Throughout it all, one thing remained in Ted’s mind: Making Robin Happy. Doing the impossible, putting her own wants and cares above his own! But to a certain extent, he knew that Robin was in love with Barney. The scene later on in that very same episode was of him letting go of Robin… but it’s undercut by what was said previously.

Because let’s all face the truth here: Love is very special, and very rare. If it was so easy to just let go, if it was that disposable, then it wouldn’t actually BE love!
We get 9 seasons with these characters. Nine story years of watching them grow and change. Marshal and Lily get married and have kids of their own. Robin learns to trust, to open herself up to the possibility of love, to choose another person over just her own career.

Even Barney, for all his suits and catch phrases, he grows too with the birth of his daughter.

But Ted?

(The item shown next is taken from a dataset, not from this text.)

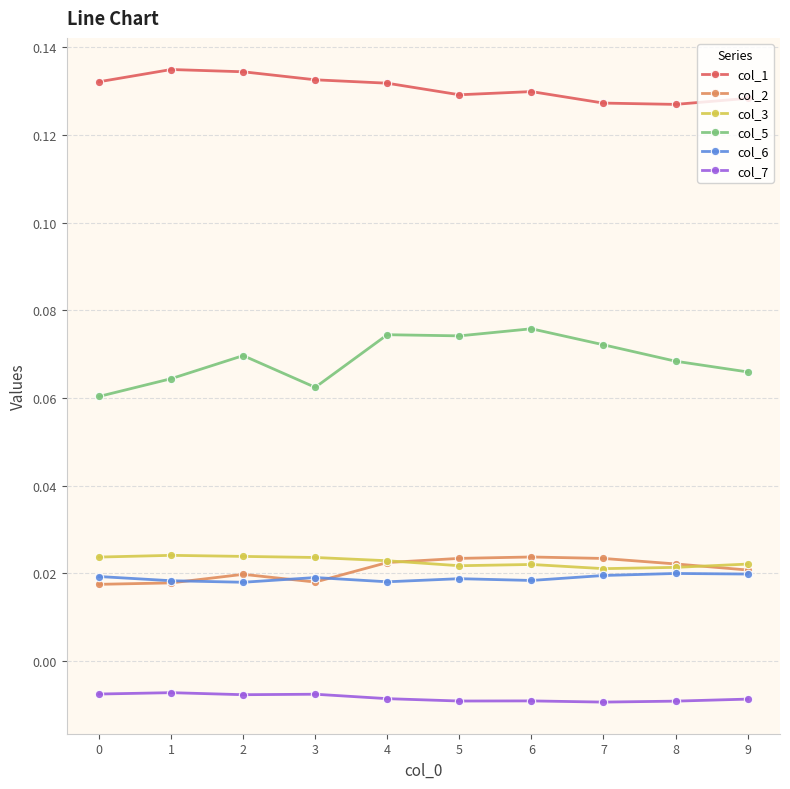

True or false: col_5 and col_6 intersect in this chart.

False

Ted had a one track mind throughout the whole series, and that one track was really one person. Robin Scherbotsky.

And that’s not a bad thing! That’s the way television shows work, eventually the main man and woman come together and make it work.

There is something great to be said about a man or a woman, anyone, who knows exactly what he wants and will stop at nothing to make it happen. In real life, we make compromises all the time with our jobs, or our homes, or our hobbies, all based on any number of factors.

Ted, he didn’t compromise. He knew what he wanted, and accomplished his goal. He made Robin happy. It was so obvious to everyone that even his kids, YEARS after the book seemed to have been written and done on Ted and Robin could see right through him.

In my head, I like to think that even Ted didn’t realize just how big a part of his life Robin was. That it took him trying to move on and live his life away from what he wanted. And subconciously, he needed to tell his story to his children so that THEY could let him see the truth.

*closing statements*

Despite overwhelming evidence to the contrary, I do hope I managed to shed some light into why the original ending to How I Met Your Mother makes the most sense. Whether it be in that the marriage between Barney and Robin was, in some ways, doomed from the start, or even the simple matter of there always being something romantical between Robin and Ted, in my opinion the original ending is the ONLY ending that makes sense.

And not just to me, to Ted too. And obviously to the creators too, since that scene with the kids was filmed years before it aired, and we still got that very ending that was planned oh so many years ago.

As always, don’t forget to hit that subscribe button for a new piece of my mind every Wednesday, and let your verdict be heard either in the comments below or on our discord server! We here at Devious Advocacy are on their all the time, and we love to hear back from our fans.

So tell us what you think! Did you love the ending, or was it a nice big middle finger to a story you followed for years. By all means, let your own views clash with my own… so that I may proceed to prove you wrong.

But for now, in the case of the ending to How I Met Your Mother… The Defense Rests.

You know… this show did a great job at setting up plot points and then settling them afterwards. Even this, money changed hands when Ted and Traci finally met.

HOWEVER… they didn’t last forever. I wonder if the creators have anything to say about this. Did Lily have to pay Marshall in the end? And give money back to Marshall for getting paid the first time around?

… This is the kind of thinking that kept me out of the good schools as a child.